The IC receives converging inputs from each of the brainstem nuclei that process the different cues to sound-source location (Loftus et al., 2010), and represents the first stage at which neurons exhibit sensitivity to ILDs, ITDs and spectral cues (Chase and Young, 2008). The ITD discrimination thresholds measured for IC neurons in anesthetized guinea pigs are comparable to those measured psychophysically in humans (Shackleton et al., 2003). Similarly, Dahmen et al. (2010) observed a close correspondence in the way that ferret IC neurons and human listeners adjust their ILD sensitivity to stimulus statistics. Together with other evidence for adaptation to stimulus statistics at very early levels of the sensory processing hierarchy (Baccus and Meister, 2002; Chander and Chichilnisky, 2001; Dunn and Rieke, 2006; Smirnakis et al., 1997; Wen et al., 2009), these results suggest that higher-level, task-dependent effects play little or no role in the short-term adaptive processing of auditory spatial information. This does not, however, rule out the possibility that corticofugal modulation of midbrain neurons may also be involved, which, as we discuss below, can have a profound effect on auditory spatial processing (Bajo et al., 2010; Nakamoto et al., 2008).

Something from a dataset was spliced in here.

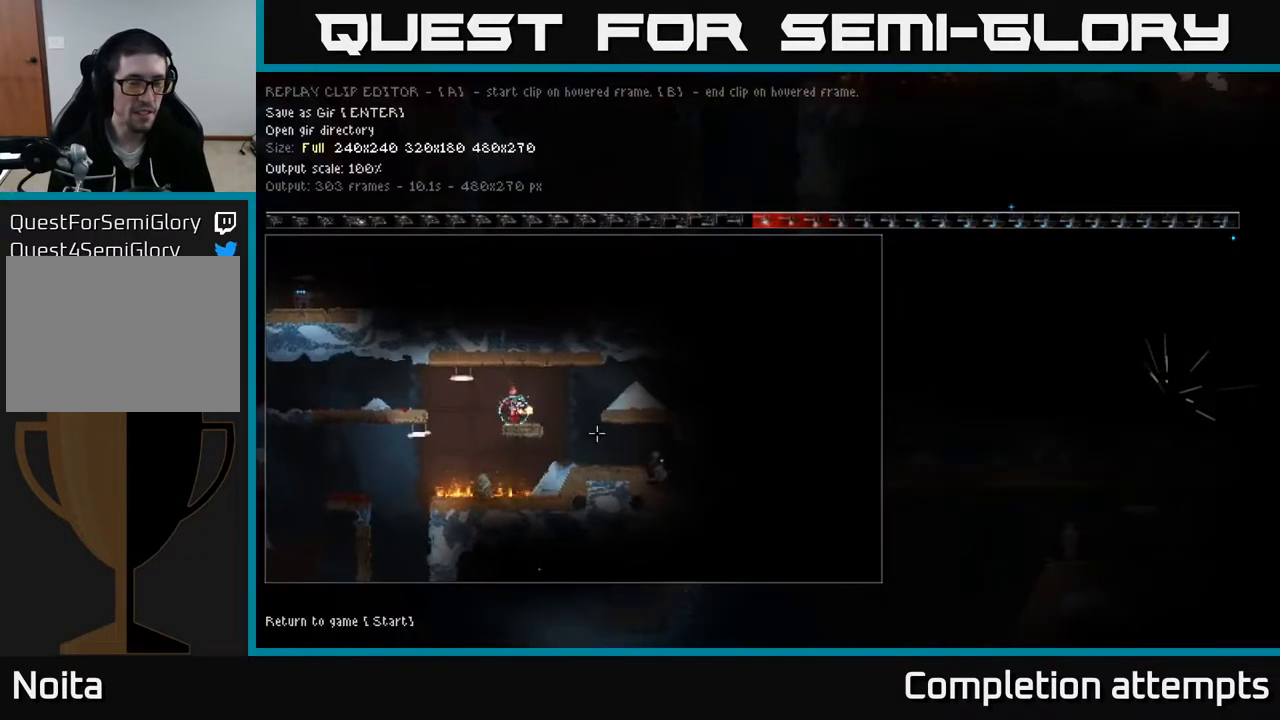
{"buttons": ["DPAD_LEFT"], "left_stick": "center", "right_stick": "center", "events": [[67, "DPAD_LEFT", "down"]]}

Adaptation to altered spatial cues during development

In addition to adjustments in neural processing that result from changes in the statistics of recent sensory experience, longer-lasting changes in inputs can induce plasticity in the brain's representation of auditory spatial cues. As we have already pointed out, the dependence of these cues on the dimensions of the head and ears suggests that accurate auditory localization is a process that has to be learned by experience of the cues available to each individual. Consequently, experimentally manipulating these cues during development can have a profound effect on the spatial response properties of auditory neurons and on the way in which those cues are perceived.

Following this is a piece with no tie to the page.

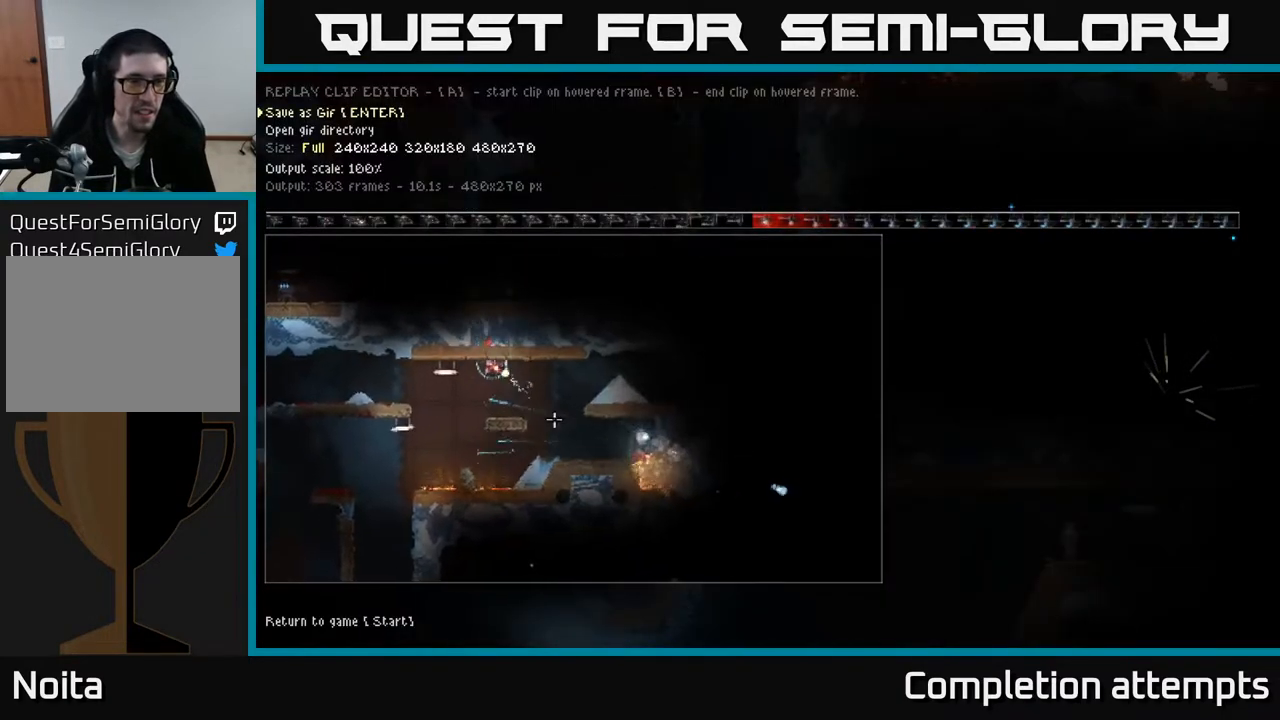
{"buttons": [], "left_stick": "center", "right_stick": "center", "events": [[317, "DPAD_LEFT", "up"]]}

An effective, and potentially reversible, way of altering the spatial cue values corresponding to each direction in space is to introduce a unilateral conductive hearing loss. This has been shown to affect sound localization performance in different ways depending on the precise nature, timing and duration of hearing loss, as well as the species in which it occurs. Localization behavior in barn owls, for example, readily adapts if one ear is plugged early in development (Knudsen et al., 1984a), with subsequent restoration of normal hearing initially leading to large errors that gradually disappear over time (Knudsen et al., 1984b). In general, however, barn owls perform best using localization cues that they have experienced during the first eight weeks of life, suggesting that this period may be particularly important for the development of veridical sound localization (Knudsen et al., 1984a,b).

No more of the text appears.